Memory-mapping a file uses the operating system virtual memory system to access the data on the file system directly, instead of using normal I/O functions. Memory-mapping typically improves I/O performance because it does not involve a separate system call for each access and it does not require copying data between buffers – the memory is accessed directly by both the kernel and the user application.

Memory-mapped files can be treated as mutable strings or file-like objects, depending on the need. A mapped file supports the expected file API methods, such as close(), flush(), read(), readline(), seek(), tell(), and write(). It also supports the string API, with features such as slicing and methods like find().

Reading


In [1]:
import mmap

with open('lorem.txt', 'r') as f:
    with mmap.mmap(f.fileno(), 0,
                   access=mmap.ACCESS_READ) as m:
        print('First 10 bytes via read :', m.read(10))
        print('First 10 bytes via slice:', m[:10])
        print('2nd   10 bytes via read :', m.read(10))

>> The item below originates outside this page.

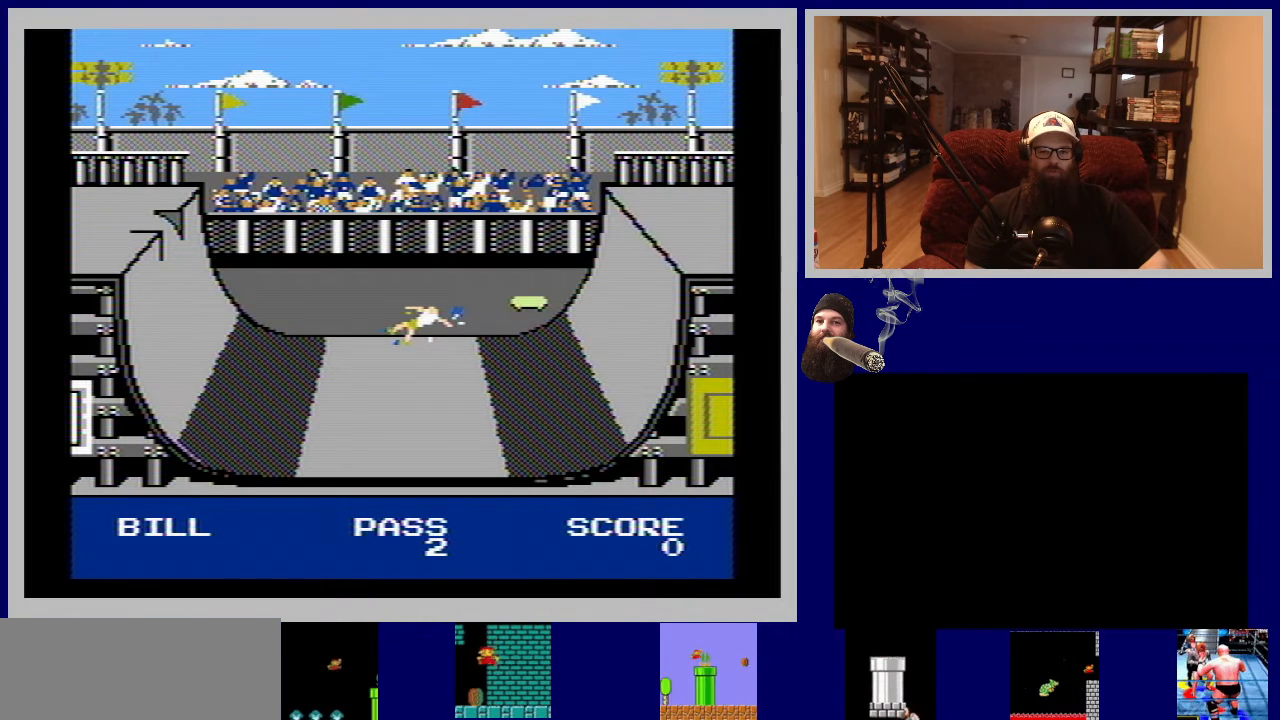
{"buttons": [], "events": []}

First 10 bytes via read : b'Lorem ipsu'
First 10 bytes via slice: b'Lorem ipsu'
2nd   10 bytes via read : b'm dolor si'

Writing


In [2]:
import mmap
import shutil

# Copy the example file
shutil.copyfile('lorem.txt', 'lorem_copy.txt')

word = b'consectetuer'
reversed = word[::-1]
print('Looking for    :', word)
print('Replacing with :', reversed)

with open('lorem_copy.txt', 'r+') as f:
    with mmap.mmap(f.fileno(), 0) as m:
        print('Before:\n{}'.format(m.readline().rstrip()))
        m.seek(0)  # rewind

        loc = m.find(word)
        m[loc:loc + len(word)] = reversed
        m.flush()

        m.seek(0)  # rewind
        print('After :\n{}'.format(m.readline().rstrip()))

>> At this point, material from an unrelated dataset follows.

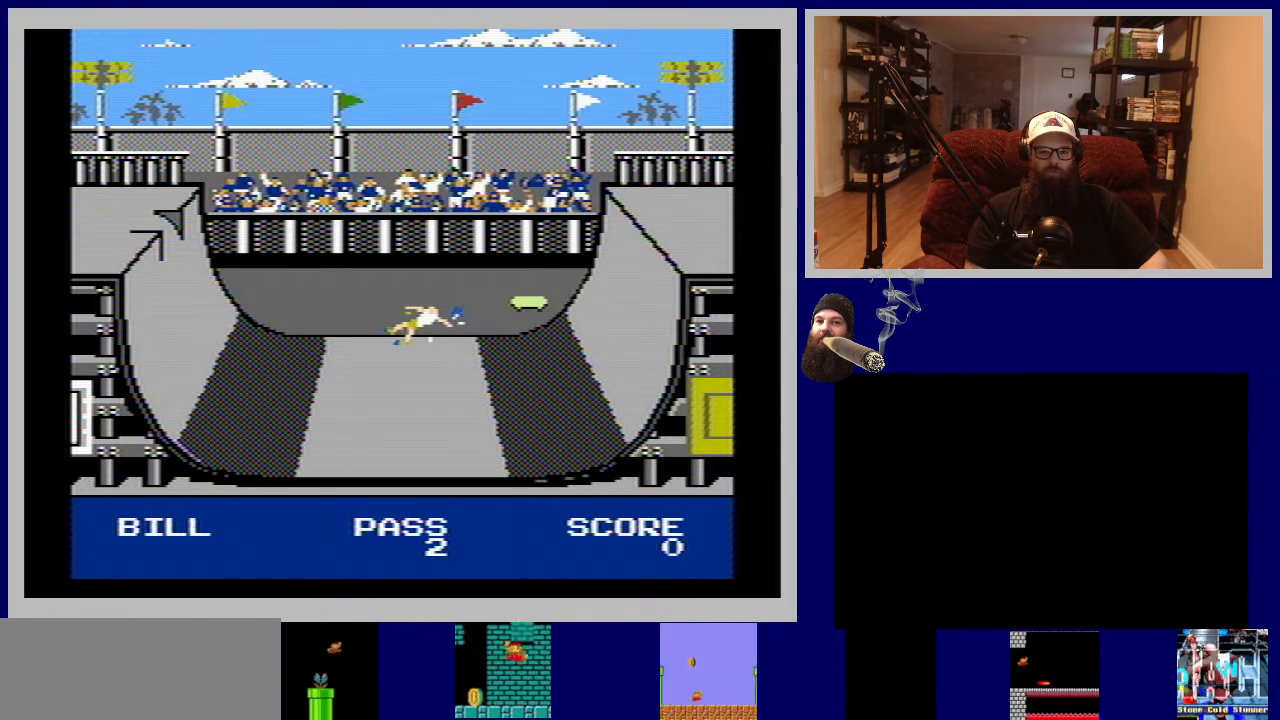
{"buttons": ["A"], "events": [[367, "A", "down"]]}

        f.seek(0)  # rewind
        print('File  :\n{}'.format(f.readline().rstrip()))


Looking for    : b'consectetuer'
Replacing with : b'reutetcesnoc'
Before:
b'Lorem ipsum dolor sit amet, consectetuer adipiscing elit.'
After :
b'Lorem ipsum dolor sit amet, reutetcesnoc adipiscing elit.'
File  :
Lorem ipsum dolor sit amet, reutetcesnoc adipiscing elit.

In [3]:
# import mmap
import shutil

# Copy the example file
shutil.copyfile('lorem.txt', 'lorem_copy.txt')

word = b'consectetuer'
reversed = word[::-1]
print('Looking for    :', word)
print('Replacing with :', reversed)

with open('lorem_copy.txt', 'r+') as f:
    with mmap.mmap(f.fileno(), 0) as m:
        print('Before:\n{}'.format(m.readline().rstrip()))
        m.seek(0)  # rewind

        loc = m.find(word)
        m[loc:loc + len(word)] = reversed
        m.flush()

        m.seek(0)  # rewind
        print('After :\n{}'.format(m.readline().rstrip()))

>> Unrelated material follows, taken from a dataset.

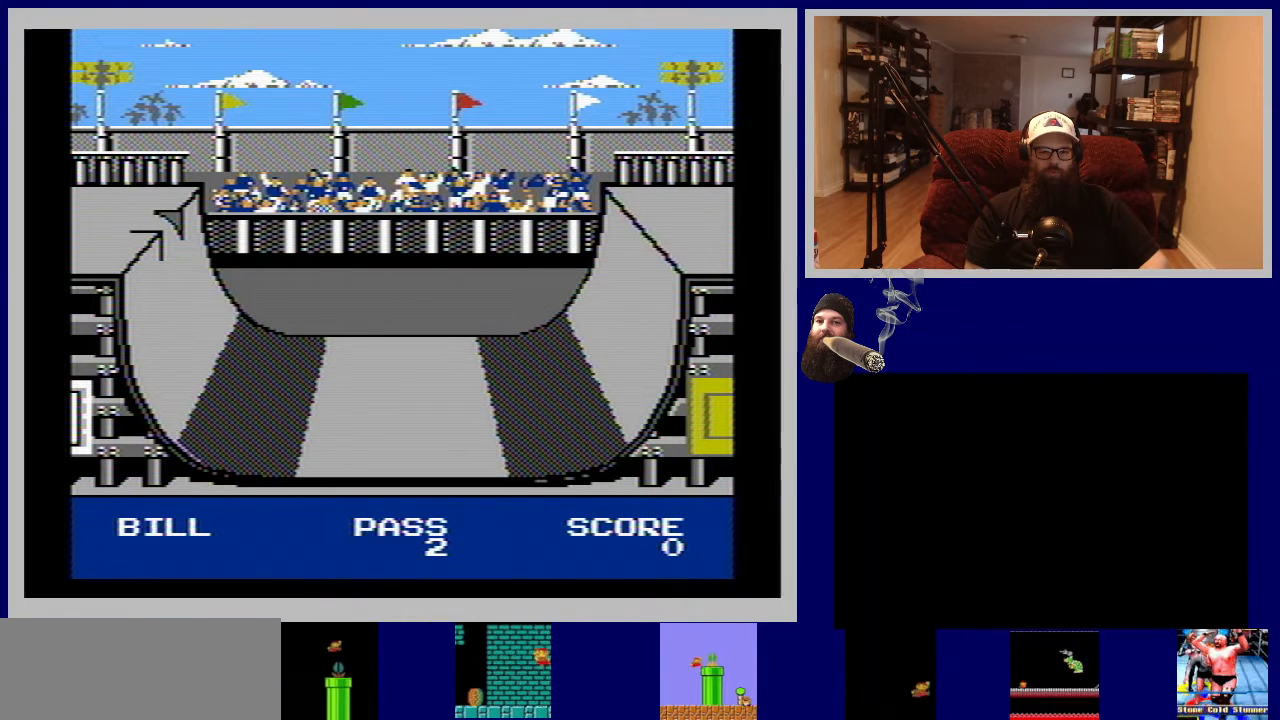
{"buttons": [], "events": [[50, "A", "up"]]}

        f.seek(0)  # rewind
        print('File  :\n{}'.format(f.readline().rstrip()))


Looking for    : b'consectetuer'
Replacing with : b'reutetcesnoc'
Before:
b'Lorem ipsum dolor sit amet, consectetuer adipiscing elit.'
After :
b'Lorem ipsum dolor sit amet, reutetcesnoc adipiscing elit.'
File  :
Lorem ipsum dolor sit amet, reutetcesnoc adipiscing elit.

Copying Mode


In [5]:
import mmap
import shutil

# Copy the example file
shutil.copyfile('lorem.txt', 'lorem_copy.txt')

word = b'consectetuer'
reversed = word[::-1]

with open('lorem_copy.txt', 'r+') as f:
    with mmap.mmap(f.fileno(), 0,
                   access=mmap.ACCESS_COPY) as m:
        print('Memory Before:\n{}'.format(
            m.readline().rstrip()))
        print('File Before  :\n{}\n'.format(
            f.readline().rstrip()))

        m.seek(0)  # rewind
        loc = m.find(word)
        m[loc:loc + len(word)] = reversed

        m.seek(0)  # rewind
        print('Memory After :\n{}'.format(
            m.readline().rstrip()))

        f.seek(0)
        print('File After   :\n{}'.format(
            f.readline().rstrip()))


Memory Before:
b'Lorem ipsum dolor sit amet, consectetuer adipiscing elit.'
File Before  :
Lorem ipsum dolor sit amet, consectetuer adipiscing elit.

Memory After :
b'Lorem ipsum dolor sit amet, reutetcesnoc adipiscing elit.'
File After   :
Lorem ipsum dolor sit amet, consectetuer adipiscing elit.

Regular Expressions


In [6]:
import mmap
import re

pattern = re.compile(rb'(\.\W+)?([^.]?nulla[^.]*?\.)',
                     re.DOTALL | re.IGNORECASE | re.MULTILINE)
with open('lorem.txt', 'r') as f:
    with mmap.mmap(f.fileno(), 0,
                   access=mmap.ACCESS_READ) as m:
        for match in pattern.findall(m):
            print(match[1].replace(b'\n', b' '))


b'Nulla facilisi.'
b'Nulla feugiat augue eleifend nulla.'